I tried to replicate your problem but in my case (using a very small corpus), I could not find any difference between the three sums.
I will still share the paths I tried in the case anybody else wants to replicate the problem ;-)
I use some small example from gensim's website and train the three different LDA models:
from gensim import corpora, models
texts = [['human', 'interface', 'computer'],
['survey', 'user', 'computer', 'system', 'response', 'time'],
['eps', 'user', 'interface', 'system'],
['system', 'human', 'system', 'eps'],
['user', 'response', 'time'],
['trees'],
['graph', 'trees'],
['graph', 'minors', 'trees'],
['graph', 'minors', 'survey']]
dictionary = corpora.Dictionary(texts)
corpus = [dictionary.doc2bow(text) for text in texts]
lda_sym = models.ldamodel.LdaModel(corpus=corpus, id2word=dictionary, num_topics=10, update_every=1,
chunksize =100000, passes=1, alpha='symmetric')
lda_asym = models.ldamodel.LdaModel(corpus=corpus, id2word=dictionary, num_topics=10, update_every=1,
chunksize =100000, passes=1, alpha='asymmetric')
lda_auto = models.ldamodel.LdaModel(corpus=corpus, id2word=dictionary, num_topics=10, update_every=1,
chunksize =100000, passes=1, alpha='auto')
Now I sum over the topic probabilities for all documents (9 documents in total)
counts = {}
for model in [lda_sym, lda_asym, lda_auto]:
s = 0
for doc_n in range(len(corpus)):
s += pd.DataFrame(lda_sym[corpus[doc_n]])[1].sum()
if s < 1:
print('Sum smaller than 1 for')
print(model, doc_n)
counts[model] = s
And indeed the sums are always 9:
counts = {<gensim.models.ldamodel.LdaModel at 0x7ff3cd1f3908>: 9.0,
<gensim.models.ldamodel.LdaModel at 0x7ff3cd1f3048>: 9.0,
<gensim.models.ldamodel.LdaModel at 0x7ff3cd1f3b70>: 9.0}
Of course that's not a representative example since it's so small. So if you could, maybe provide some more details about your corpus.

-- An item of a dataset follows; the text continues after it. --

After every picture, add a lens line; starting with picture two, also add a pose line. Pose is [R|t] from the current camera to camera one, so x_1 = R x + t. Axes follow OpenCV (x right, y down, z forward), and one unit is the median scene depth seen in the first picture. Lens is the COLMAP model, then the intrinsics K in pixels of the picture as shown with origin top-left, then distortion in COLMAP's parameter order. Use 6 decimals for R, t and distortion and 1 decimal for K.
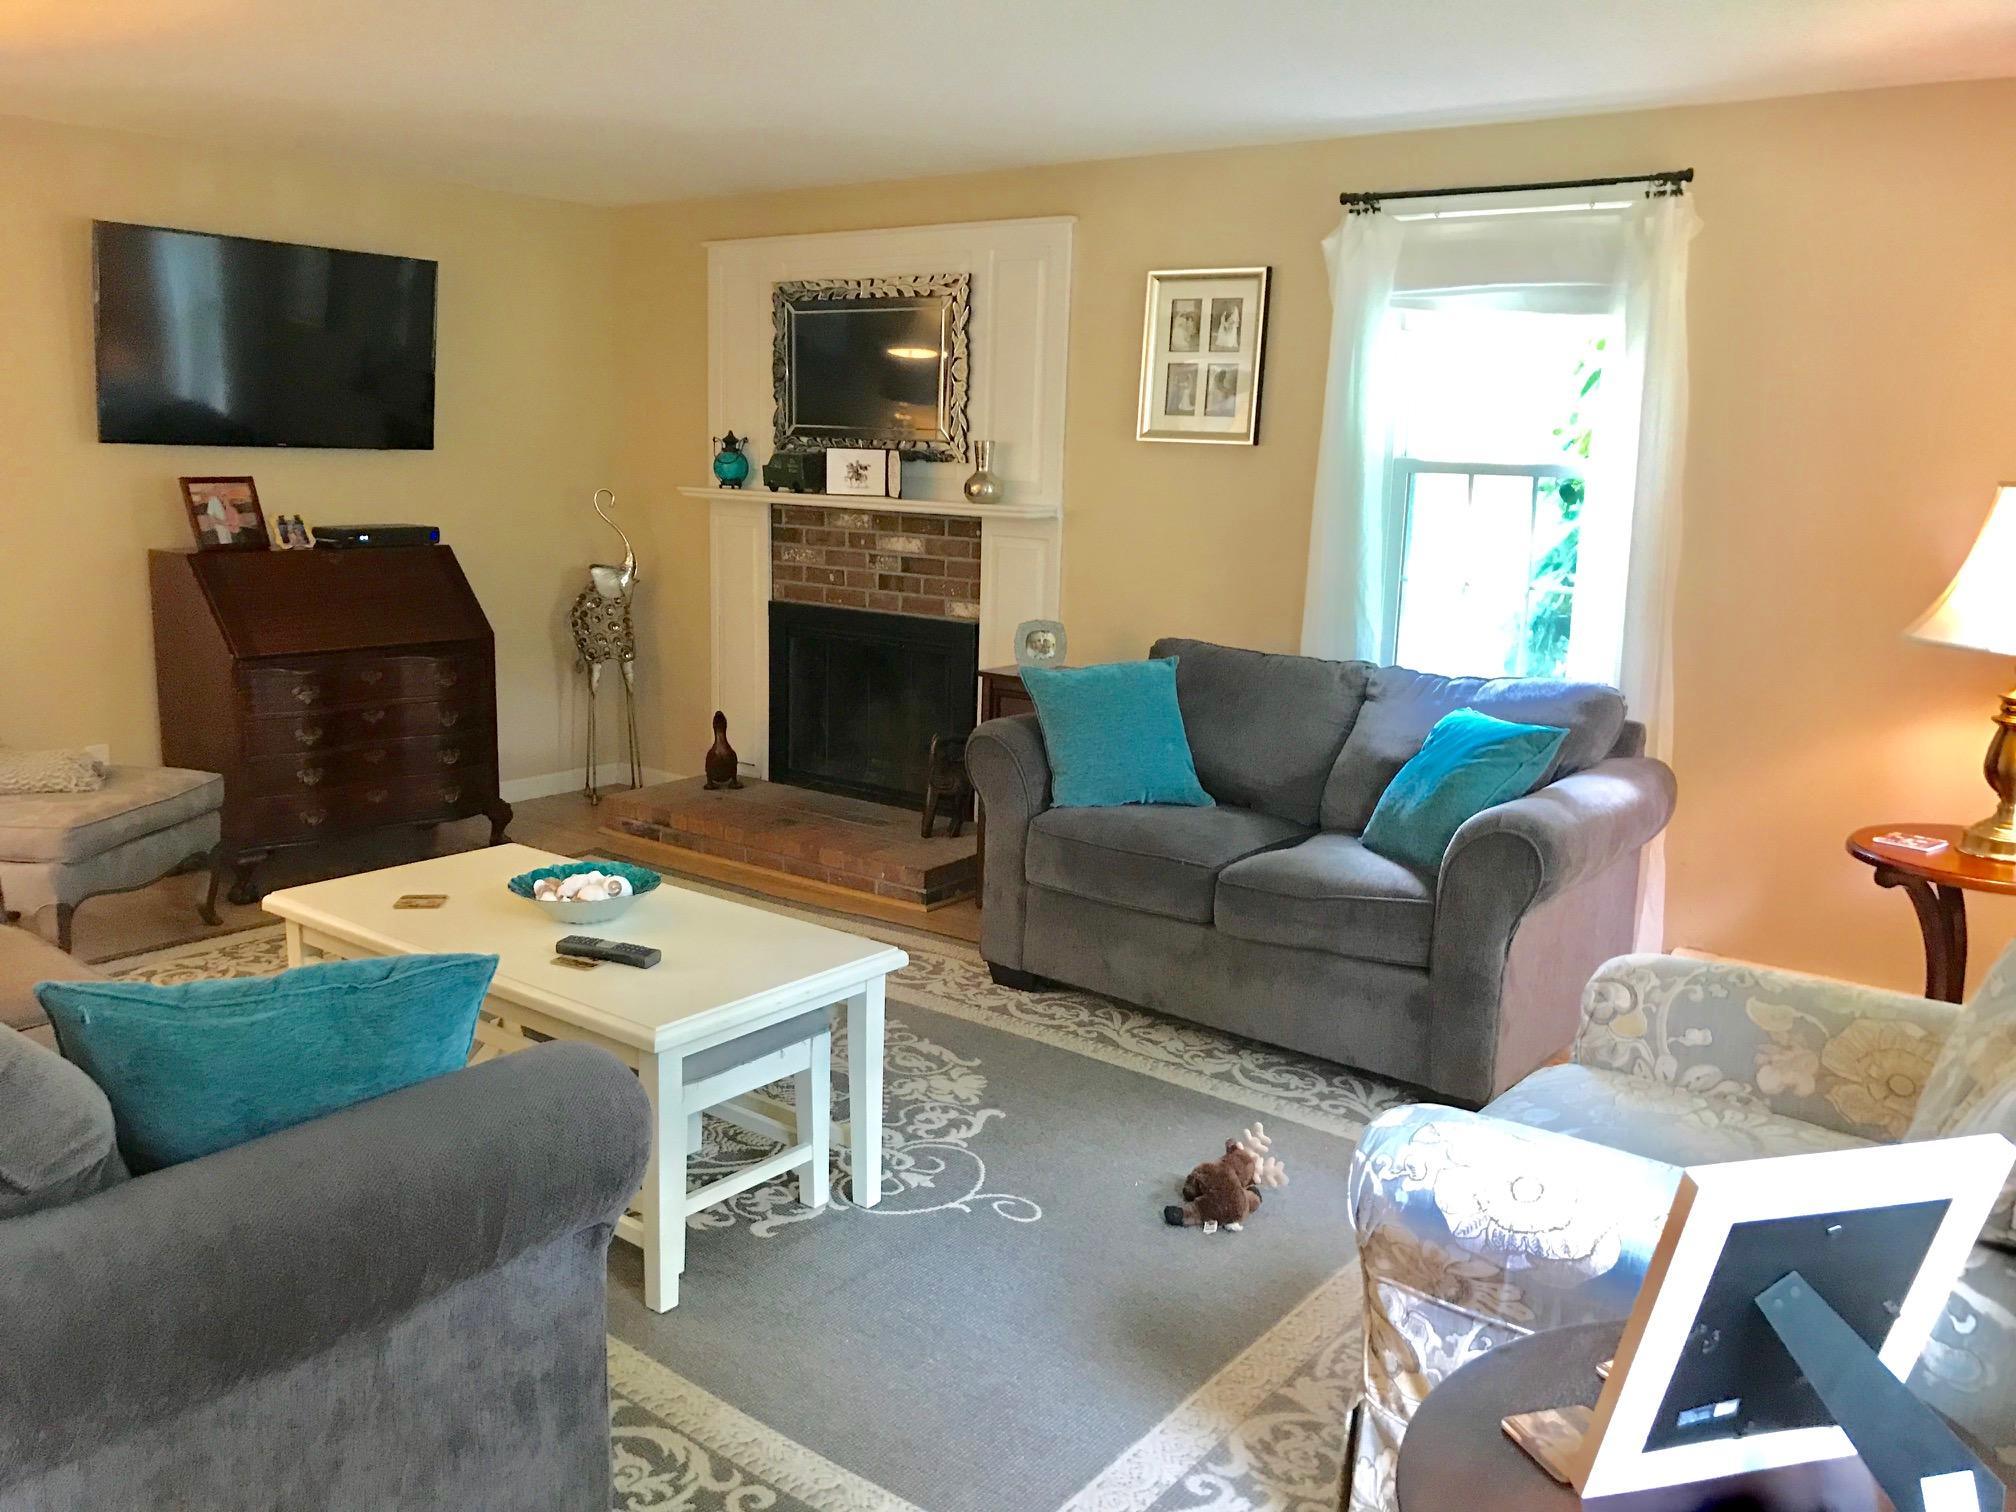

In general I would assume that this should always be the case. My first intuition was that maybe empty documents would change the sum, but that is also not the case, since empty documents just yield a topic distribution identical to alpha (which makes sense):
pd.DataFrame(lda_asym[[]])[1]
returns
0 0.203498
1 0.154607
2 0.124657
3 0.104428
4 0.089848
5 0.078840
6 0.070235
7 0.063324
8 0.057651
9 0.052911
which is identical to
lda_asym.alpha
array([ 0.20349777, 0.1546068 , 0.12465746, 0.10442834, 0.08984802,
0.0788403 , 0.07023542, 0.06332404, 0.057651 , 0.05291085])
which also sums to 1.
From a theoretical point of view, choosing different alphas will yield to completely different LDA models.
Alpha is the hyper parameter for the Dirichlet prior. The Dirichlet prior is the distribution from which we draw theta. And theta becomes the parameter that decides what shape the topic distribution is. So essentially, alpha influences how we draw topic distributions. That is why choosing different alphas will also give you slightly different results for
lda.show_topics()
But I do not see why the sum over document probabilities should differ from 1 for any LDA model or any kind of document.